Master D, I have not noticed any significant power draw from this speaker ran passive. I have mine bridged off of an Arx xxk4150, it has tons of overhead. The mid and tweet are in pods on the dash and are toed-in 30 degrees off parallel. The 8s are in my doors. The cab is rather large in my 06 1/2 ton Ford. I'm going to say the install will determine how much power they will draw, on axis / off axis etc...

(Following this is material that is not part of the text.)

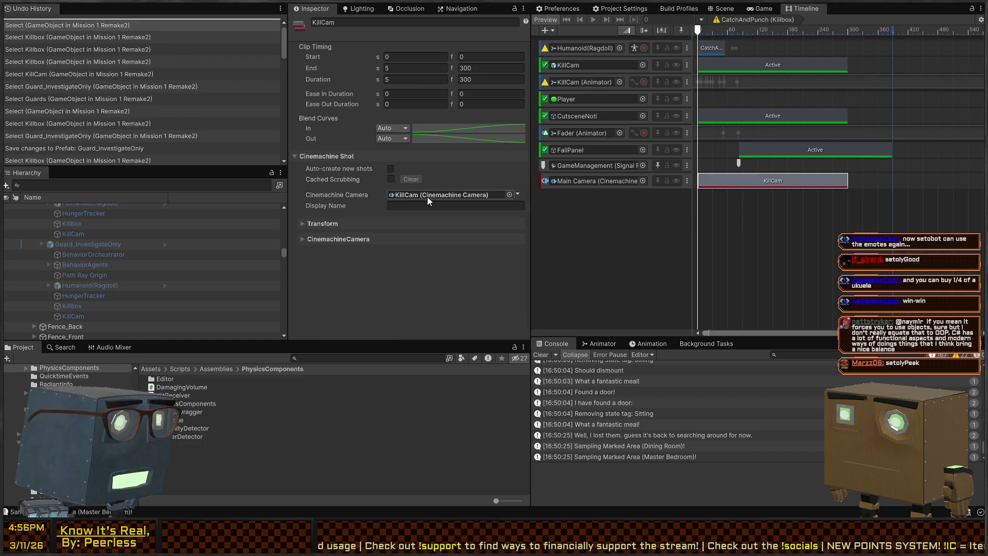
click(427, 195)
click(84, 315)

I mention the autoformers as a last resort, most name brand amps should be able to produce enough current to make an 8 ohm tweet or midrange speaker sound acceptable, to me that is. My experience is that you need less power (current) to produce these frequencies. Just to verify, the tweet and mid are both 8ohm right? Install and taste / hearing ability will probably be your first concern when comparing all of these variables. Drake78 runs the autoformer, maybe he can chime in.


----------



## Master D (Aug 18, 2005)

2f150 said:


> Master D, I have not noticed any significant power draw from this speaker ran passive. I have mine bridged off of an Arx xxk4150, it has tons of overhead. The mid and tweet are in pods on the dash and are toed-in 30 degrees off parallel. The 8s are in my doors. The cab is rather large in my 06 1/2 ton Ford. I'm going to say the install will determine how much power they will draw, on axis / off axis etc...
> 
> I mention the autoformers as a last resort, most name brand amps should be able to produce enough current to make an 8 ohm tweet or midrange speaker sound acceptable, to me that is. My experience is that you need less power (current) to produce these frequencies. Just to verify, the tweet and mid are both 8ohm right? Install and taste / hearing ability will probably be your first concern when comparing all of these variables. Drake78 runs the autoformer, maybe he can chime in.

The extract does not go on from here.